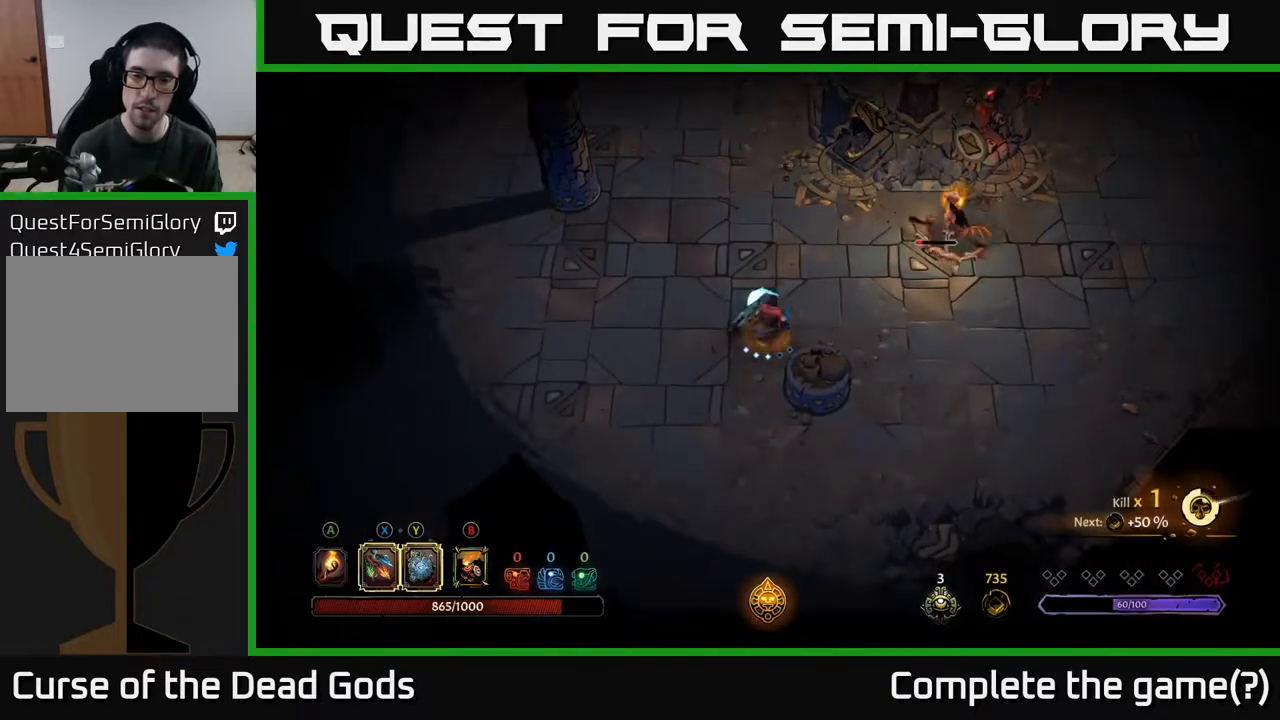
{"buttons": [], "left_stick": "up-right", "right_stick": "center", "events": [[167, "Y", "up"], [333, "left_stick", "up-right"]]}
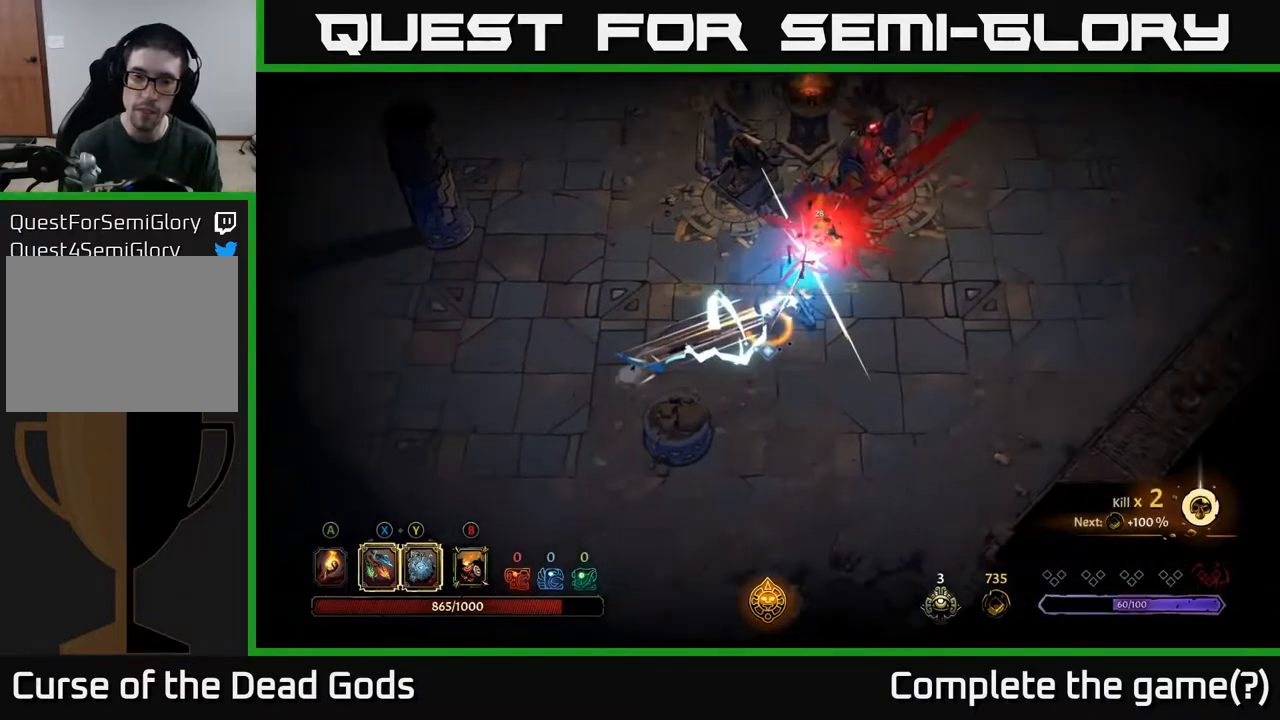
{"buttons": [], "left_stick": "up-right", "right_stick": "center", "events": [[17, "X", "down"], [117, "X", "up"]]}
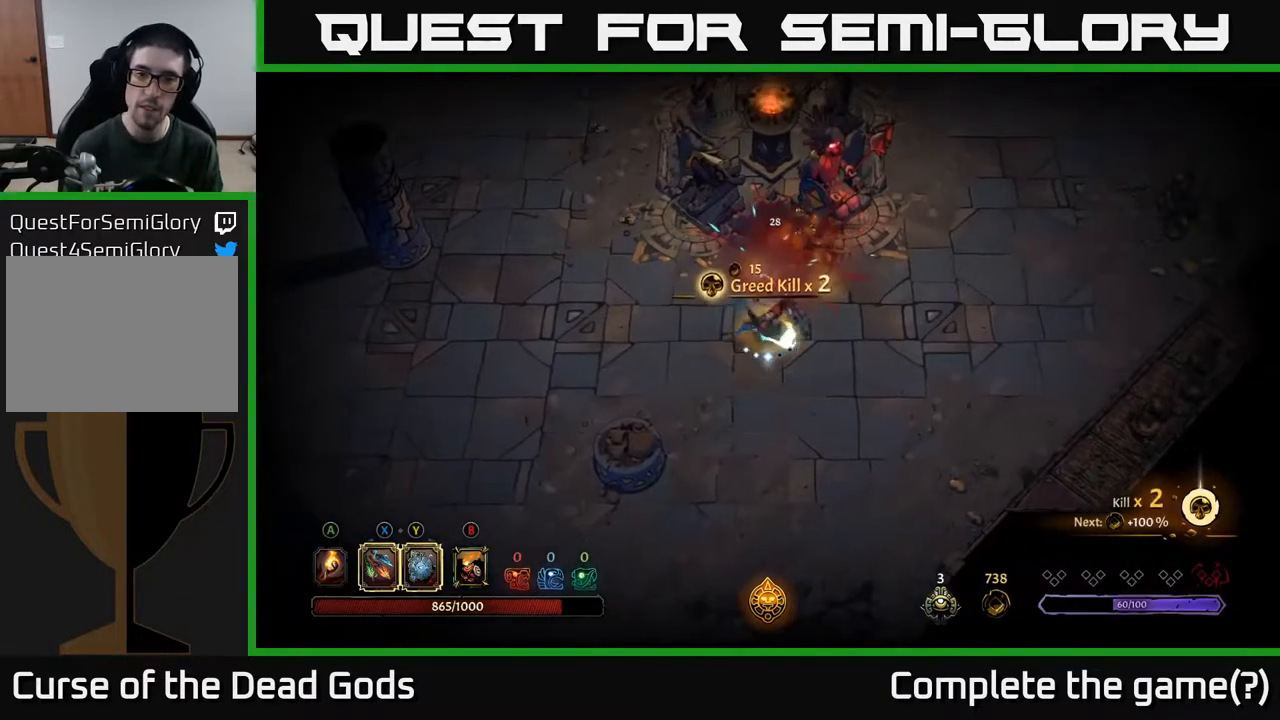
{"buttons": [], "left_stick": "up-right", "right_stick": "center", "events": [[67, "A", "down"], [200, "A", "up"], [317, "left_stick", "up"], [500, "left_stick", "up-right"]]}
====================
What is needed here is an exact transcript of the data above, pictures excluded.

--- TASK RESPONSE ---
{"buttons": [], "left_stick": "up-right", "right_stick": "center", "events": [[167, "Y", "up"], [333, "left_stick", "up-right"]]}
{"buttons": [], "left_stick": "up-right", "right_stick": "center", "events": [[17, "X", "down"], [117, "X", "up"]]}
{"buttons": [], "left_stick": "up-right", "right_stick": "center", "events": [[67, "A", "down"], [200, "A", "up"], [317, "left_stick", "up"], [500, "left_stick", "up-right"]]}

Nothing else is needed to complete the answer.